[Your assignment]
Search the entries for lines with the string "height" and say how many there are, giving only the number.

*** Opening Record excerpts ***

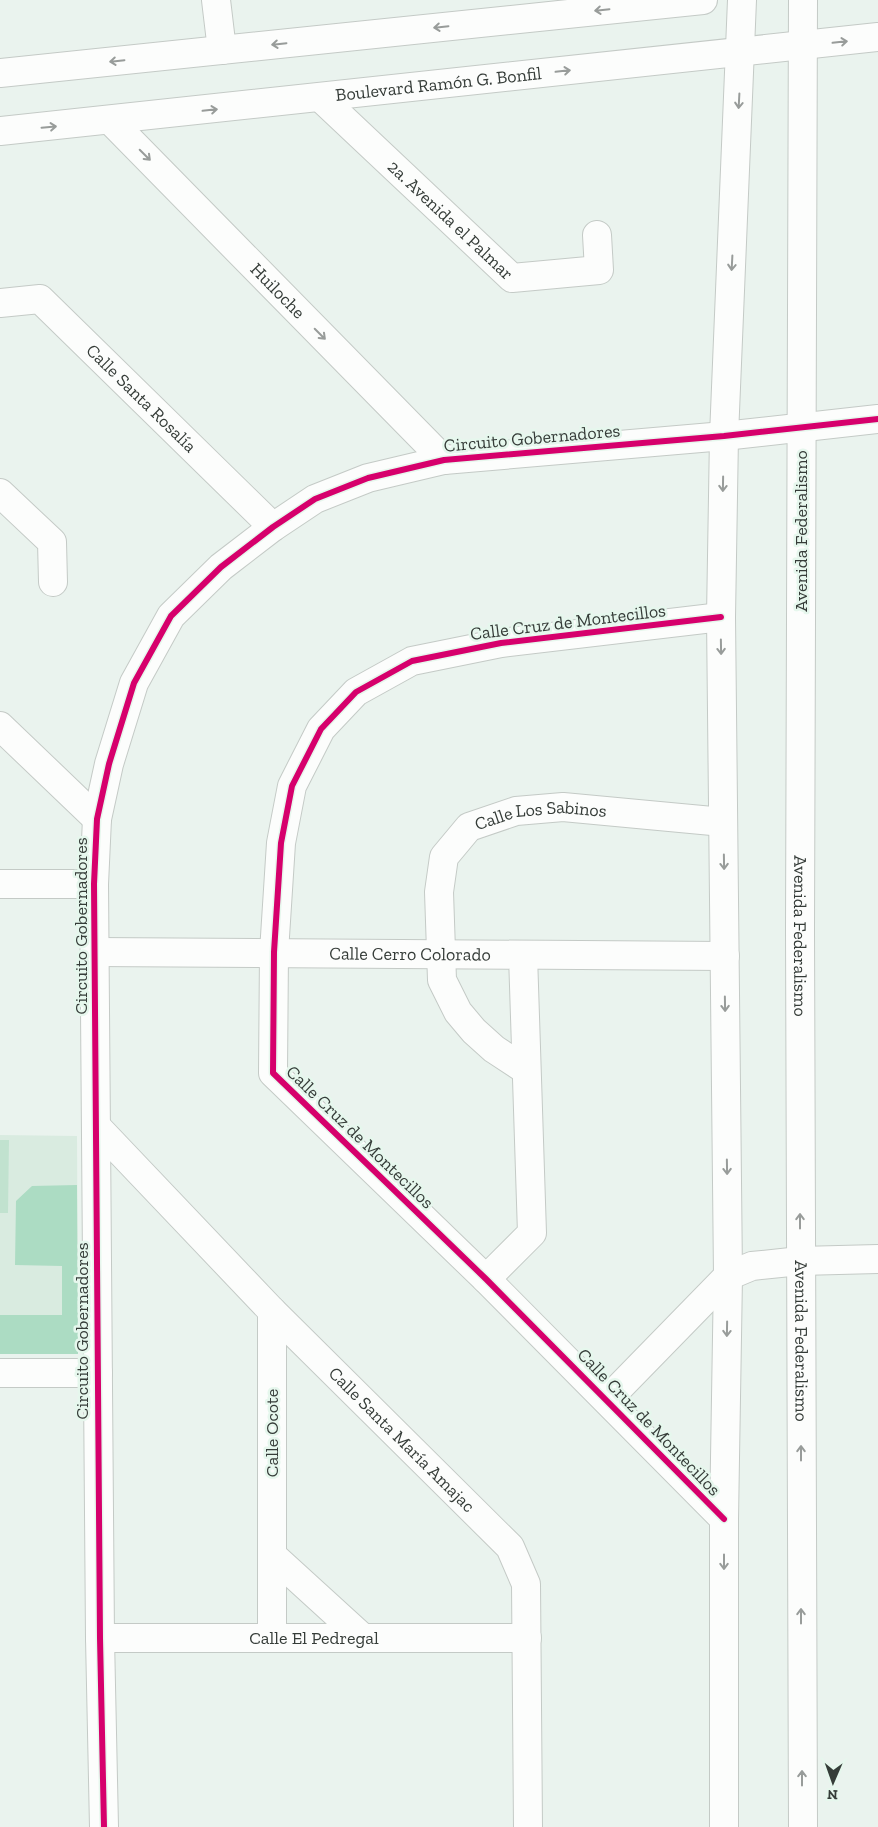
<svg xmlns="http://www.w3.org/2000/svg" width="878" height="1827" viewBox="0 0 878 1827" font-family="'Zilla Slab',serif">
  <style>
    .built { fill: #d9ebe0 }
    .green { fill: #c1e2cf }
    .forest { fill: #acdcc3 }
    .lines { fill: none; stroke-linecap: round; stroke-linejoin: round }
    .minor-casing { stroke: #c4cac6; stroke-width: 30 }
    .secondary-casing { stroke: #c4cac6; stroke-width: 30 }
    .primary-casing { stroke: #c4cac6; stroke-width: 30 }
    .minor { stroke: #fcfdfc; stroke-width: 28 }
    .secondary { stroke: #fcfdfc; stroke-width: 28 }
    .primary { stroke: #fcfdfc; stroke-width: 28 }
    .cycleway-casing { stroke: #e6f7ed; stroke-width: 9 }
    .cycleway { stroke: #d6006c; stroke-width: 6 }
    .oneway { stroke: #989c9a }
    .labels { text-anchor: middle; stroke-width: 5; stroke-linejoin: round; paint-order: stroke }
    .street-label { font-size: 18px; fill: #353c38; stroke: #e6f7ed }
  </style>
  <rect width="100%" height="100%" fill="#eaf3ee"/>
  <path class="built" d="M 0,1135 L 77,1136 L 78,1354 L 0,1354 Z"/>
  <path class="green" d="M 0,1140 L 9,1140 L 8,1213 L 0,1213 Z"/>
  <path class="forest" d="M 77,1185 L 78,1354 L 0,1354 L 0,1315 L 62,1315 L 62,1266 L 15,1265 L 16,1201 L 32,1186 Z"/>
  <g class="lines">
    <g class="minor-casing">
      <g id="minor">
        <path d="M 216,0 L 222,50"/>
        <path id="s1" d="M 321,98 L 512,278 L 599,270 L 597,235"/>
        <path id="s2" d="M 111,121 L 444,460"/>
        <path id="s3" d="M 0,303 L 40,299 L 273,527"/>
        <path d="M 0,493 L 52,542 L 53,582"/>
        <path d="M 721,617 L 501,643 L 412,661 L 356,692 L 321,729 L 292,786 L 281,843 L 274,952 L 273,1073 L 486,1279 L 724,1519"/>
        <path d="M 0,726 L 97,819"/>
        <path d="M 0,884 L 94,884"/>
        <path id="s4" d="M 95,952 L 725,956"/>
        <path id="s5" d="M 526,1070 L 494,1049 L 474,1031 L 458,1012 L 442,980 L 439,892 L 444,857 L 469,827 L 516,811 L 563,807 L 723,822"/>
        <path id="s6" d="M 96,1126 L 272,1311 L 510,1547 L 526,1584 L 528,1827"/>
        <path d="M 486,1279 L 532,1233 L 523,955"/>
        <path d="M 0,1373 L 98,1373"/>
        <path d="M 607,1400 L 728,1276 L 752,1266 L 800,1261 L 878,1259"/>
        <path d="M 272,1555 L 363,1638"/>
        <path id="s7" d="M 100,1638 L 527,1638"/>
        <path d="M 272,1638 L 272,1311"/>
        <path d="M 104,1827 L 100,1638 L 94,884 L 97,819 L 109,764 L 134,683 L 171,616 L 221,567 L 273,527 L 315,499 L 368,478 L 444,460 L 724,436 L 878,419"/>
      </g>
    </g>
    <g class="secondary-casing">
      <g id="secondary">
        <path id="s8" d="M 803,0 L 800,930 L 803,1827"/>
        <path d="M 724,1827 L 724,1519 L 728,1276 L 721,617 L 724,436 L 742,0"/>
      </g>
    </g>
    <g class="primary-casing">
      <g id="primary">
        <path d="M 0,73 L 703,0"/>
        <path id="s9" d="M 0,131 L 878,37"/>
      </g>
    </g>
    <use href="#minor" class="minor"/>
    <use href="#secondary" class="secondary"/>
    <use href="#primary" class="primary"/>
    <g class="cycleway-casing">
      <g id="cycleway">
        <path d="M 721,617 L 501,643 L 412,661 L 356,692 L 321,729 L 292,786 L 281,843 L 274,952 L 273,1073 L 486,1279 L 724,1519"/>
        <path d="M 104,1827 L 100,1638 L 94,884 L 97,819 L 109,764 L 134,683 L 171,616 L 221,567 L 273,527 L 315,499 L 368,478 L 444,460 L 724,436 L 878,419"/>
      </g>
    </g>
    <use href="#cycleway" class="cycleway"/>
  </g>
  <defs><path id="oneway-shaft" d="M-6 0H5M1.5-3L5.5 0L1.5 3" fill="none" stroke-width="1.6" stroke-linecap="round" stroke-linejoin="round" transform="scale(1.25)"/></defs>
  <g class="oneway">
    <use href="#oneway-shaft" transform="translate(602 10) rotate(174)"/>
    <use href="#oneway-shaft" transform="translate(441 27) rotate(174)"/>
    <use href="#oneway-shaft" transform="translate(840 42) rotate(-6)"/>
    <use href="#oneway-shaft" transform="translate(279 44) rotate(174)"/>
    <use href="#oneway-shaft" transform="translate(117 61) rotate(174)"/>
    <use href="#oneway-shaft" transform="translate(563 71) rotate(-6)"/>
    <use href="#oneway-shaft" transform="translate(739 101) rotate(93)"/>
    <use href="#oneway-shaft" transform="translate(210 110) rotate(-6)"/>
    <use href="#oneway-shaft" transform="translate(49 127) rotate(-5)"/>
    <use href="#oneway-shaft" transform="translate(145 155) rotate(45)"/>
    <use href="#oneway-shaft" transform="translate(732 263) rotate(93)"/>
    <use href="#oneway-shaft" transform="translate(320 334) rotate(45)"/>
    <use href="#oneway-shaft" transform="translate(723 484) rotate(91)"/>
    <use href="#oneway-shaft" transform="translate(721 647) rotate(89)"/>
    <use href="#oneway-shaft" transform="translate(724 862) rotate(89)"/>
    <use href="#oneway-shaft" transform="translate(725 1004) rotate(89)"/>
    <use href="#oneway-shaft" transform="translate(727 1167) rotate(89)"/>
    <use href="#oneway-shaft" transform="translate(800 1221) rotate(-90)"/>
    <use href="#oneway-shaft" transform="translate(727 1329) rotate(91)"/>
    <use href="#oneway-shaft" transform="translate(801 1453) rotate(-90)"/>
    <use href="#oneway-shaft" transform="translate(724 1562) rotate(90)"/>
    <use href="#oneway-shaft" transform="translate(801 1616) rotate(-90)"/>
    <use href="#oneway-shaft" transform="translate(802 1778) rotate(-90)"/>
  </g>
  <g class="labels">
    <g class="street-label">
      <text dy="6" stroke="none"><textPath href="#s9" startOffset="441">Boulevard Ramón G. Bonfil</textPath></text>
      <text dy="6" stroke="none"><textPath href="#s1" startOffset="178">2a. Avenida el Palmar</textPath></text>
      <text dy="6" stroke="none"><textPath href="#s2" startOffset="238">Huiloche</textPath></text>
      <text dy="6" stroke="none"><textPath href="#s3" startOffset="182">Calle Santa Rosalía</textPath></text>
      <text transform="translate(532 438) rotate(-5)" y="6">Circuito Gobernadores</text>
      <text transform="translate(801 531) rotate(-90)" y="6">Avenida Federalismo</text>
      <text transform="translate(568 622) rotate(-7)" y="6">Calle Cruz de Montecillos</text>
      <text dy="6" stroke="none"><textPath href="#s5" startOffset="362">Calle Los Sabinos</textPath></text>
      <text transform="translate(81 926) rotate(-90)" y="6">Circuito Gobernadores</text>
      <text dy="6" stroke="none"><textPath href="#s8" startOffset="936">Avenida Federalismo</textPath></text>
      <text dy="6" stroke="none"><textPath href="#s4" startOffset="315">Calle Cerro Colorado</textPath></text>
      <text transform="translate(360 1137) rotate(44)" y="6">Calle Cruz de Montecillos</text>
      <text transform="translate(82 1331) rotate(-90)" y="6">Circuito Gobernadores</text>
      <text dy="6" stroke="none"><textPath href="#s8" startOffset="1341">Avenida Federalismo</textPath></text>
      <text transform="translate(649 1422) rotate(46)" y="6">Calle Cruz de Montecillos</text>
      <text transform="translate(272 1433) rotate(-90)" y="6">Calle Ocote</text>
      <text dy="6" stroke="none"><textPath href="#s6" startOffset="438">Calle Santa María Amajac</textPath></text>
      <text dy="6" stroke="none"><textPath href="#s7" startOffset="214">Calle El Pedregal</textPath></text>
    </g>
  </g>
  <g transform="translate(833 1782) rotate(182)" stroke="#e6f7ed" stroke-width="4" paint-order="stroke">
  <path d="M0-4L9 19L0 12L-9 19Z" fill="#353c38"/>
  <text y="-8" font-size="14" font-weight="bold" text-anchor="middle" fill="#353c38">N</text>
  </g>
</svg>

*** Closing Record excerpts ***

[Response to the task]
2